Notice how the model is independent of the data. This will allow us to potentially run the LeNetClassifier model on other data modules without any code change. 

Note that we are not doing the following steps
1. Moving the data to device
2. Calling loss.backward 
3. Calling optimizer.backward
4. Setting model.train() / eval()
5. Resetting the gradients
6. Implementing the trainer loop

All of these are taken care of by PyTorch Lightning, thus eliminating a lot of boiler plate code.

## Trainer

Now we are ready to train our model. This can be done using the Trainer class.


This abstraction achieves the following:

1. You maintain control over all aspects via PyTorch code without an added abstraction.
2. The trainer uses best practices embedded by contributors and users from top AI labs such as Facebook AI Research, NYU, MIT, Stanford, etc…
3. The trainer allows overriding any key part that you don’t want automated.


In [5]:
dm = MNISTDataModule()
model = LeNetClassifier(num_classes=dm.num_classes)
exp_dir = "/tmp/mnist"
trainer = Trainer(
        default_root_dir=exp_dir, # The experiment directory
        callbacks=[model.checkpoint_callback()],
        gpus=torch.cuda.device_count(), # Number of GPUs to run on
        max_epochs=10,
        num_sanity_val_steps=0
    )

GPU available: False, used: False
TPU available: False, using: 0 TPU cores
IPU available: False, using: 0 IPUs


In [6]:
trainer.fit(model, dm)


  | Name      | Type             | Params
-----------------------------------------------
0 | conv1     | Sequential       | 156   
1 | conv2     | Sequential       | 2.4 K 
2 | conv3     | Sequential       | 48.1 K
3 | fc1       | Sequential       | 10.2 K
4 | fc2       | Linear           | 850   
5 | criterion | CrossEntropyLoss | 0     
6 | accuracy  | Accuracy         | 0     
-----------------------------------------------
61.7 K    Trainable params
0         Non-trainable params
61.7 K    Total params
0.247     Total estimated model params size (MB)
  rank_zero_warn(
  rank_zero_warn(


Training: 0it [00:00, ?it/s]

Validating: 0it [00:00, ?it/s]

Epoch 0, Val loss: 0.24, Accuracy: 0.93


Validating: 0it [00:00, ?it/s]

Epoch 1, Val loss: 0.14, Accuracy: 0.96


Validating: 0it [00:00, ?it/s]

Epoch 2, Val loss: 0.10, Accuracy: 0.97


Validating: 0it [00:00, ?it/s]

Epoch 3, Val loss: 0.08, Accuracy: 0.98


Validating: 0it [00:00, ?it/s]

Epoch 4, Val loss: 0.07, Accuracy: 0.98


Validating: 0it [00:00, ?it/s]

Epoch 5, Val loss: 0.06, Accuracy: 0.98


Validating: 0it [00:00, ?it/s]

Epoch 6, Val loss: 0.06, Accuracy: 0.98


Validating: 0it [00:00, ?it/s]

Epoch 7, Val loss: 0.06, Accuracy: 0.98


Validating: 0it [00:00, ?it/s]

Epoch 8, Val loss: 0.05, Accuracy: 0.98


Validating: 0it [00:00, ?it/s]

Epoch 9, Val loss: 0.05, Accuracy: 0.99


Note that we did not to write the trainer loop either. We just need to call trainer.fit to train the model. 

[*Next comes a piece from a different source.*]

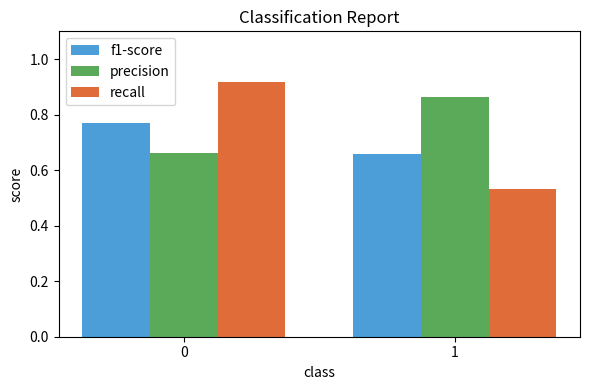

The value of precision at 1 is 1.3. True or false?

False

Additionally, the logging automatically enables us to look at the loss and accuracy curves via TensorBoard. This can be done by running `tensorboad --logdir /tmp/mnist` 

In [7]:
# Inference follows a similar pattern as before. 

model.eval()
X, y_true = next(iter(dm.test_dataloader()))
with torch.no_grad():
    y_pred = model.predict(X)